U.S. NEWS

Zimmerman Murder Trial Begins

By 

LYNN WADDELL and
ARIAN CAMPO-FLORES


June 24, 2013 7:26 p.m. ET
SANFORD, Fla.—With opening statements that featured expletives, graphic imagery and a knock-knock joke that fell flat, the George Zimmerman murder trial began Monday at the Seminole County courthouse.The two sides offered dueling versions of what happened on the February 2012 night, when Mr. Zimmerman shot and killed an unarmed black youth in a gated community here.

The delay in arresting Mr. Zimmerman after the death of 17-year-old Trayvon Martin led to nationwide protests and accusations of racial injustice.

Defense attorney Don West showed a photo of the defendant from the night of the incident, saying he ‘took quite a wallop squarely in the face.’ Associated Press

Prosecutors allege Mr. Zimmerman, who is 29 years old and Hispanic, pursued Mr. Martin and set off a deadly confrontation. Mr. Zimmerman told authorities he was attackedby the teenager and fired at him in self-defense. He has pleaded not guilty to second-degree murder. A six-person, all-female jury will decide whether to convict him.

Prosecutor John Guy depicted Mr. Zimmerman as an angry, aspiring cop who spun a “web of lies” to defend his actions. He opened with a jarring recitation of profanities Mr. Zimmerman uttered in a call to police the night of the incident to report Mr. Martin’s “suspicious” behavior.

“F– punks. These a–, they always get away,” Mr. Guy said. “Those were the words in that man’s chest when he got out of his car armed with a fully loaded semiautomatic pistol.”
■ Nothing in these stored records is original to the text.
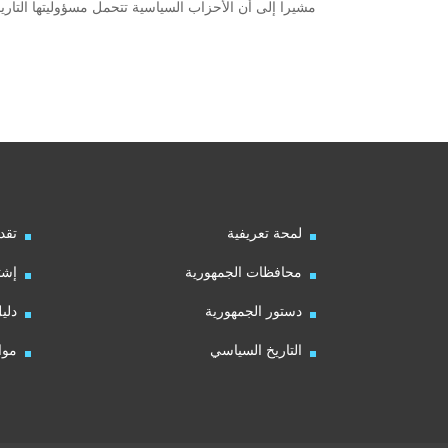
مشيرا إلى أن الأحزاب السياسية تتحمل مسؤوليتها التاري
لمحة تعريفية
تقد
محافظات الجمهورية
إشت
دستور الجمهورية
دلي
التاريخ السياسي
موا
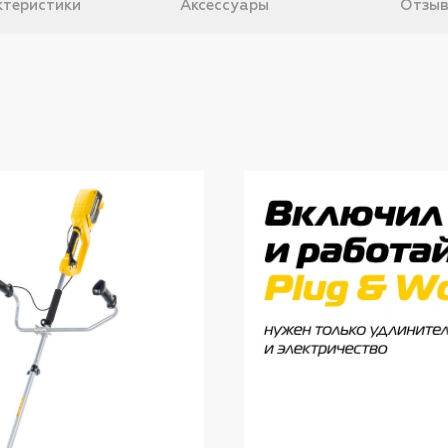
теристики
Аксессуары
Отзы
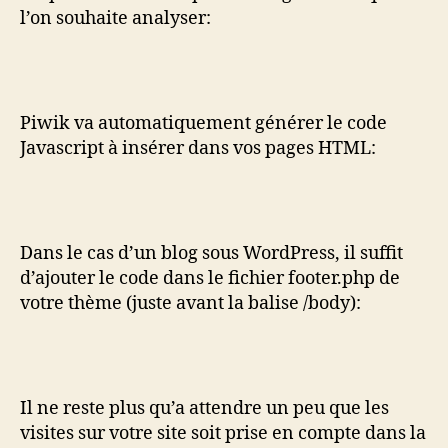
l’on souhaite analyser:
Piwik va automatiquement générer le code
Javascript à insérer dans vos pages HTML:
Dans le cas d’un blog sous WordPress, il suffit
d’ajouter le code dans le fichier footer.php de
votre thème (juste avant la balise /body):
Il ne reste plus qu’a attendre un peu que les
visites sur votre site soit prise en compte dans la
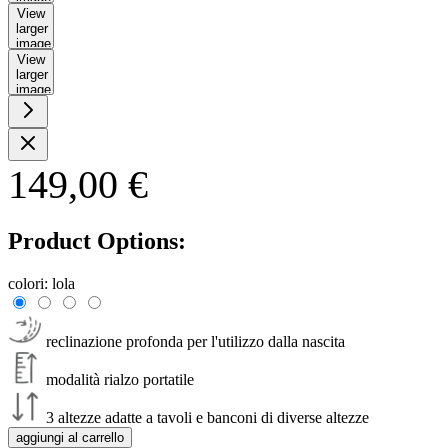
View
larger
image
View
larger
image
149,00 €
Product Options:
colori:
lola
reclinazione profonda per l'utilizzo dalla nascita
modalità rialzo portatile
3 altezze adatte a tavoli e banconi di diverse altezze
aggiungi al carrello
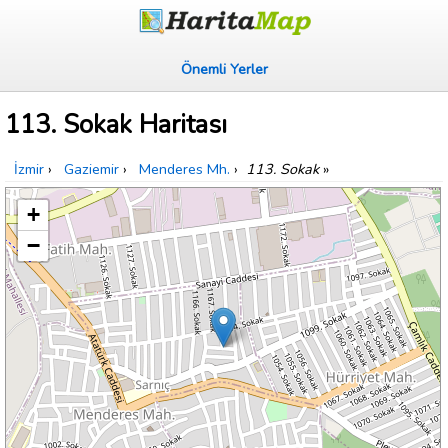
Önemli Yerler
113. Sokak Haritası
İzmir
›
Gaziemir
›
Menderes Mh.
›
113. Sokak
»
+
−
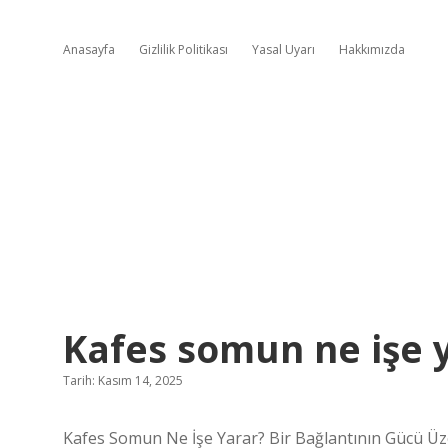
Anasayfa
Gizlilik Politikası
Yasal Uyarı
Hakkımızda
Kafes somun ne işe y
Tarih: Kasım 14, 2025
Kafes Somun Ne İşe Yarar? Bir Bağlantının Gücü Üz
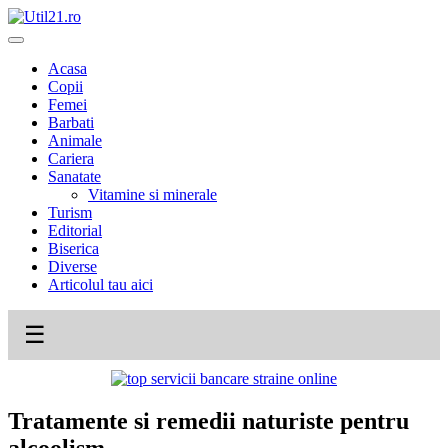
Skip
to
content
Acasa
Copii
Femei
Barbati
Animale
Cariera
Sanatate
Vitamine si minerale
Turism
Editorial
Biserica
Diverse
Articolul tau aici
☰
Tratamente si remedii naturiste pentru
alcoolism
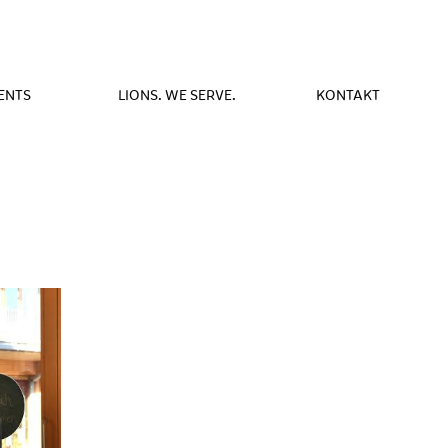
ENTS
LIONS. WE SERVE.
KONTAKT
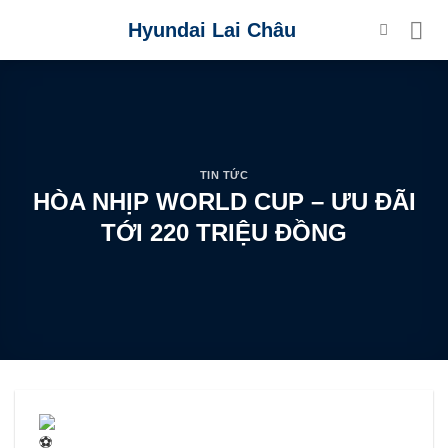
Skip
Hyundai Lai Châu
to
content
TIN TỨC
HÒA NHỊP WORLD CUP – ƯU ĐÃI
TỚI 220 TRIỆU ĐỒNG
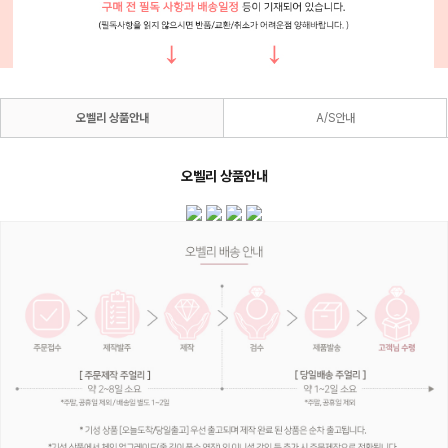
오벨리 상품안내
A/S안내
오벨리 상품안내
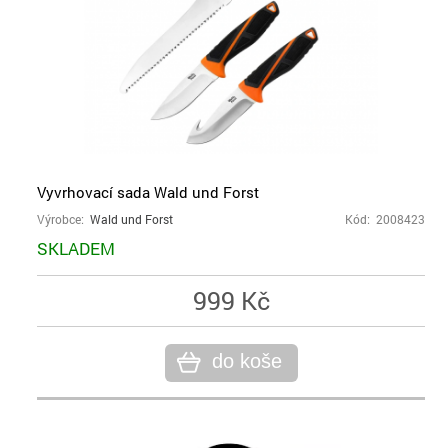
Vyvrhovací sada Wald und Forst
Výrobce:
Wald und Forst
Kód: 2008423
SKLADEM
999 Kč
do koše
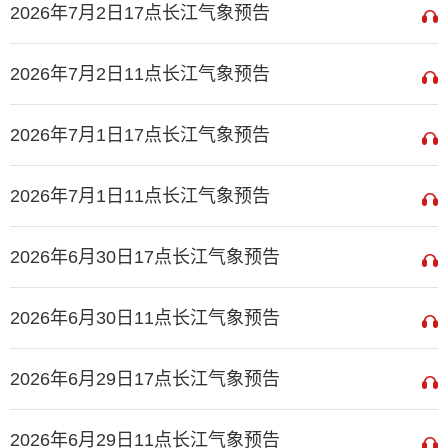
2026年7月2日17点长江气象预告
2026年7月2日11点长江气象预告
2026年7月1日17点长江气象预告
2026年7月1日11点长江气象预告
2026年6月30日17点长江气象预告
2026年6月30日11点长江气象预告
2026年6月29日17点长江气象预告
2026年6月29日11点长江气象预告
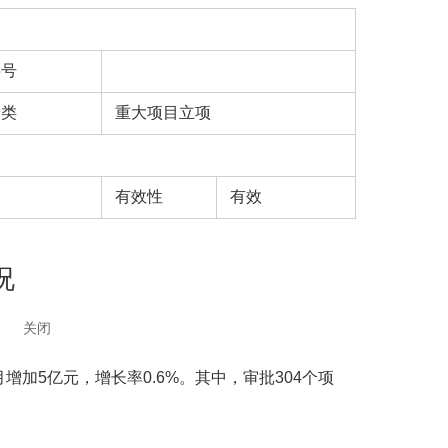
字号
分类
重大项目立项
有效性
有效
况
关闭
月增加5亿元，增长率0.6%。其中，审批304个项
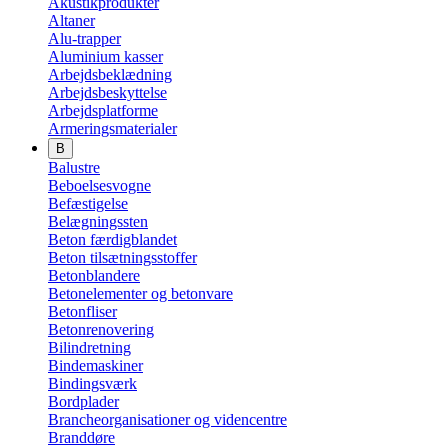
Akustikprodukter
Altaner
Alu-trapper
Aluminium kasser
Arbejdsbeklædning
Arbejdsbeskyttelse
Arbejdsplatforme
Armeringsmaterialer
B
Balustre
Beboelsesvogne
Befæstigelse
Belægningssten
Beton færdigblandet
Beton tilsætningsstoffer
Betonblandere
Betonelementer og betonvare
Betonfliser
Betonrenovering
Bilindretning
Bindemaskiner
Bindingsværk
Bordplader
Brancheorganisationer og videncentre
Branddøre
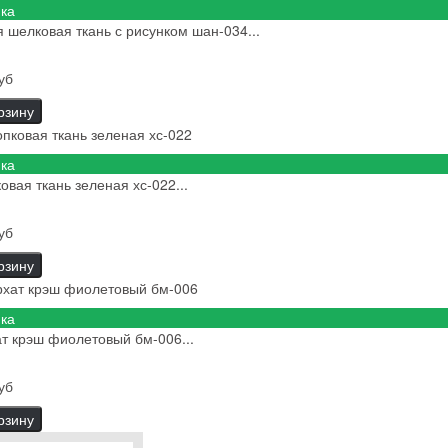
ка
 шелковая ткань с рисунком шан-034...
уб
рзину
ка
овая ткань зеленая хс-022...
уб
рзину
ка
т крэш фиолетовый бм-006...
уб
рзину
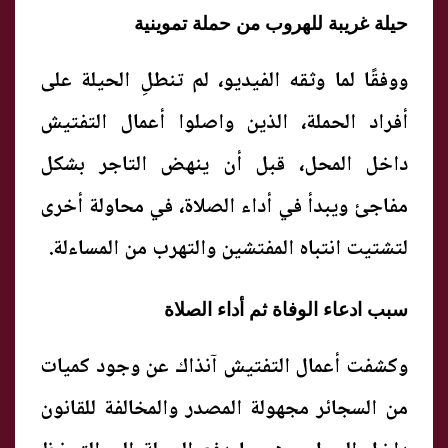
حيلة غريبة للهروب من حملة تموينية
ووفقًا لما وثقه الفيديو، لم تنطلِ الحيلة على
أفراد الحملة، الذين واصلوا أعمال التفتيش
داخل المحل، قبل أن ينهض التاجر بشكل
مفاجئ ويبدأ في أداء الصلاة، في محاولة أخرى
لتشتيت انتباه المفتشين والتهرب من المساءلة.
سبب ادعاء الوفاة ثم أداء الصلاة
وكشفت أعمال التفتيش آنذاك عن وجود كميات
من السجائر مجهولة المصدر والمخالفة للقانون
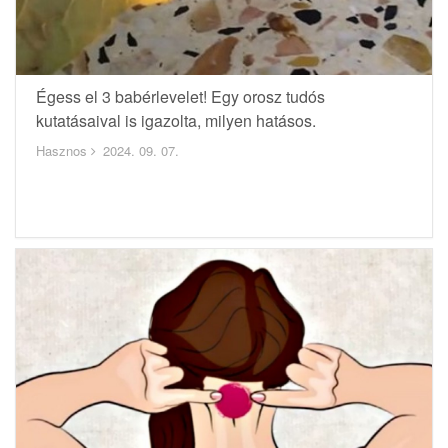
Égess el 3 babérlevelet! Egy orosz tudós
kutatásaival is igazolta, milyen hatásos.
Hasznos
2024. 09. 07.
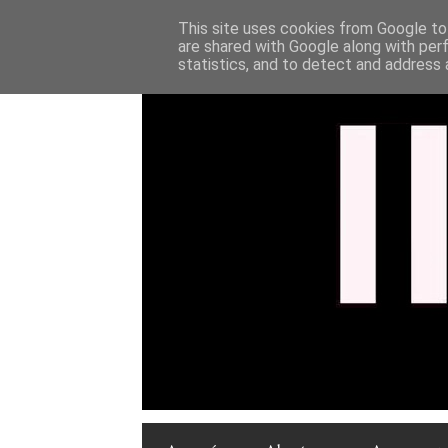
This site uses cookies from Google to 
are shared with Google along with per
statistics, and to detect and address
Mr. Guy said Mr. Zimmerman profiled Mr. Martin “as someone who was about to commit a crime in his neighborhood.” The prosecutor went on to highlight what he called numerous flaws in Mr. Zimmerman’s description of events. Among them: his contention that the teenager attacked him shortly after he ended his first call to police, when cellphone records show several minutes elapsed.

In contrast to Mr. Guy’s opening statement, which lasted a half-hour, the one by defense attorney Don West stretched more than two hours and involved a detailed dissection of the night’s events.

He started off with a knock-knock joke that failed to elicit any laughter in the courtroom. “George Zimmerman who?” he said. “All right, good. You’re on the jury.” He seemed to be referring to the widespread news coverage the case generated and the difficulty of seating a jury that hadn’t heard anything about it. After a lunch recess, Mr. West apologized to jurors for the joke.

“This is a sad case,” Mr. West told jurors. But “there are no monsters here.” Mr. Zimmerman, he said, “shot Trayvon Martin in self-defense after being viciously attacked.”

Displaying a photo taken the night of the incident that showed Mr. Zimmerman with a bloody nose, he said the defendant “took quite a wallop squarely in the face.” He also played a recording of a neighbor’s 911 call in which screams from the altercation can be heard in the background.

The call was the subject of a lengthy pretrial hearing about whether jurors would be allowed to hear testimony from state audio experts, who said the screams were not Mr. Zimmerman’s. Over the weekend, Circuit Judge Debra Nelson ruled in favor of a defense motion to bar such testimony from being introduced.

Mr. West wrapped up his remarks by questioning whether Mr. Martin was unarmed, alleging the teenager bashed Mr. Zimmerman’s head against the ground. “Trayvon Martin armed himself with the concrete sidewalk,” he said.

Some legal analysts said the prosecution’s opening statement was powerful and cogent, but noted that Florida’s self-defense laws present a high hurdle to secure Mr. Zimmerman’s conviction. In general, analysts seemed more impressed with the prosecution’s than the defense’s statement.

Not only did Mr. West’s joke start the defense off on an unsteady foot, but his sometimes rambling delivery may have confused jurors, said Jules Epstein, a professor at Widener University School of Law. “Openings are not avalanches,” he said. “Brevity is better. Narrative is better.Focus is better.”

But Mary Anne Franks, a professor at the University of Miami School of Law, said prosecutors risk appearing “bullying” if they go too far in attacking the defendant’s use of obscenities and alleged character flaws.